News Release

Study suggests another look at common treatments for hemophilia

Peer-Reviewed Publication

Rush University Medical Center

(CHICAGO) Families of children with severe hemophilia A may want to take a fresh look at treatment options from human plasma. A study published in the New England Journal of Medicine on May 26 showed that participants who received a recombinant therapy-- the present standard in the United States -- developed antibodies or "inhibitors" to the treatments at almost twice the rate as those whose treatments were made from human plasma.

Recombinant Factor VIII, derived from a hamster cell line, was associated with an 87 percent higher likelihood that the patient would develop inhibitors, which can make the standard treatment ineffective, than the alternative, Factor VIII derived from human plasma with von Willebrand factor, a naturally occurring protein apparently protective of Factor VIII.

"Families will want to have a discussion with their physicians about how this study might impact the treatment options," said Dr. Mindy Simpson, a Rush University hematologist-oncologist who participated in the international study. The Hemophilia and Thrombophilia Center at Rush University Medical Center, the largest program of its kind in Illinois, was one of seven centers in the United States to take part in the study, Simpson said.

The study, the Survey of Inhibitors in Plasma-Products Exposed Toddlers, or SIPPET, is the first randomized, controlled study of the associations between inhibitors and the two first-line treatments for hemophilia A.

"Who is developing inhibitors, and why?

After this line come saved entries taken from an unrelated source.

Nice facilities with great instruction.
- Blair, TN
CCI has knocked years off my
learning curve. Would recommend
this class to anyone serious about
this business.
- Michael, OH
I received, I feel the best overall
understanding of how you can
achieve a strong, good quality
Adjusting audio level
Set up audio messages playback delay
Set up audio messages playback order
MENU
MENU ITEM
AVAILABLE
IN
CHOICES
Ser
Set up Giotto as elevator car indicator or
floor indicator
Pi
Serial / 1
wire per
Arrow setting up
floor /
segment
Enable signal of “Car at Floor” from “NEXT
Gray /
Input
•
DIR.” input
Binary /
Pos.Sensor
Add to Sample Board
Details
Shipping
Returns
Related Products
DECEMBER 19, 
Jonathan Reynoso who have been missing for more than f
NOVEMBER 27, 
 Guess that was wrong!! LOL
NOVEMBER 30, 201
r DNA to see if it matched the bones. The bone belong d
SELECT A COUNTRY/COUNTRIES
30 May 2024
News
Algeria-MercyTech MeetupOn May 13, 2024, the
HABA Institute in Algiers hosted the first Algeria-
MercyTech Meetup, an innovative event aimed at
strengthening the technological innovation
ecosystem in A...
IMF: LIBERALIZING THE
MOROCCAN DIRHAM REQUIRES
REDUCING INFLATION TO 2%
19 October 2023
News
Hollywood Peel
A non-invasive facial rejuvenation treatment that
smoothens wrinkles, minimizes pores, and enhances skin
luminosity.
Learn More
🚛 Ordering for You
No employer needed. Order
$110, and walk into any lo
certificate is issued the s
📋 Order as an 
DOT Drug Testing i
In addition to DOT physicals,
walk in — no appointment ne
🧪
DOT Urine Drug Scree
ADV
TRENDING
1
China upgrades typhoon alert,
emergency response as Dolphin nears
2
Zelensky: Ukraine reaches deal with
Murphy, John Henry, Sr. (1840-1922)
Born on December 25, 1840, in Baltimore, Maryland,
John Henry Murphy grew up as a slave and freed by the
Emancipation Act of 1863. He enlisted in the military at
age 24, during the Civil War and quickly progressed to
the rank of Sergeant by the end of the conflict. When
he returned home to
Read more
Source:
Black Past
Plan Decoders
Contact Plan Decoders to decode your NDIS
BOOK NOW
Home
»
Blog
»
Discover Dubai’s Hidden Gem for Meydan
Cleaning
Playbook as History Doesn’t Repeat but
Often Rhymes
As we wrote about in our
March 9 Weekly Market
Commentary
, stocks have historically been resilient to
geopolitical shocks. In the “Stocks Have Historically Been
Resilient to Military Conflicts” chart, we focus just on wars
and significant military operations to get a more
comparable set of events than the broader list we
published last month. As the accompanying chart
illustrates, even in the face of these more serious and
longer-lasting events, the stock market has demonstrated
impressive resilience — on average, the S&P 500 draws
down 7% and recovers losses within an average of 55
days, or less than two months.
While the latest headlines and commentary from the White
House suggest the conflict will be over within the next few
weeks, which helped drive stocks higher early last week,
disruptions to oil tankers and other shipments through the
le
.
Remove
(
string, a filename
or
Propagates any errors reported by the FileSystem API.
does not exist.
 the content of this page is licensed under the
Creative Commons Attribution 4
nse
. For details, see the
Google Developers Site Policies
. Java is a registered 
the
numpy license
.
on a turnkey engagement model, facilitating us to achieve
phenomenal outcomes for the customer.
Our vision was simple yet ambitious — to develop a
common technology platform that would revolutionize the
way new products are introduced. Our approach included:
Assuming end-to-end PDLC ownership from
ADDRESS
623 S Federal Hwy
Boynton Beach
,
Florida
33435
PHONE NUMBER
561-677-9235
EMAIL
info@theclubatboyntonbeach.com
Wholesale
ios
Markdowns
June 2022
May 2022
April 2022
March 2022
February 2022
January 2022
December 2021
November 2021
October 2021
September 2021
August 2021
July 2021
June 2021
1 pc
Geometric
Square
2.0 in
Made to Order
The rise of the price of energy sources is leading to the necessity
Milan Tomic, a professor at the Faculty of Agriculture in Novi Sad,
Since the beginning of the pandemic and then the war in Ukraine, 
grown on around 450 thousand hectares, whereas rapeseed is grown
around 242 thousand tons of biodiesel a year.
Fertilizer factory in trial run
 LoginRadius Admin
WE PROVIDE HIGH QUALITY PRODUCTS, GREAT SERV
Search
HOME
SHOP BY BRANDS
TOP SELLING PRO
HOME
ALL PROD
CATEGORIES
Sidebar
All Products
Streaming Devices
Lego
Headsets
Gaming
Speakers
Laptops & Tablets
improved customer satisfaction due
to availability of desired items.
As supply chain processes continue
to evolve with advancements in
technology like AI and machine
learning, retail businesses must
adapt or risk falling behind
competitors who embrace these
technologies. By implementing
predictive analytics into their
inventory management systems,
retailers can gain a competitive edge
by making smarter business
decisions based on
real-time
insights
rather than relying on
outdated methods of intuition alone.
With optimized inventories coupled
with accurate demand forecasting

This study is the first to try to sort out the answer to those questions regarding the factor treatment options," Simpson said.

Hemophilia is a rare genetic condition, affecting mostly boys, that hinders the production of an important clotting factor, Factor VIII in the more common hemophilia A, and Factor IX in hemophilia B. People with severe hemophilia can bleed excessively from even minor injuries. Untreated, hemophilia can be disabling and even fatal.

The best treatment for a "bleed" caused by hemophilia, or in some cases even to prevent bleeds from occurring is injection with the appropriate clotting factor, either drawn from human plasma, or a recombinant product.

Recombinant Factor VIII has been the preferred treatment for hemophilia A in part because patients died in large numbers after the human blood supply was tainted with HIV and hepatitis C in the 1980s, Simpson said.

"Patients and families have been afraid of plasma-derived products even though they have been safe for decades," Simpson said. There have been no transmitted cases of HIV or hepatitis C in hemophilia factor products since the 1990s.

The development of inhibitors, which occurs in about 30 percent of patients, is a major problem in the management of hemophilia A. When inhibitors appear in high titers -- that is, large numbers of antibodies per unit of blood -- the factor VIII replacement products are no longer effective to treat or prevent bleeding. That individual must then use more expensive and potentially less effective treatments. Patients who develop inhibitors usually do so early on, within the first 50 treatments.

SIPPET was conducted between 2010 and 2015, with 251 previously untreated young children in 42 centers in 14 countries, on five continents. The study, which does not have direct implications for patients with hemophilia B, was led by investigators Flora Peyvandi and Pier Mannuccio Mannucci, and sponsored by the Angelo Bianchi Bonomi Foundation, with funding from the Italian Ministry of Health and other groups.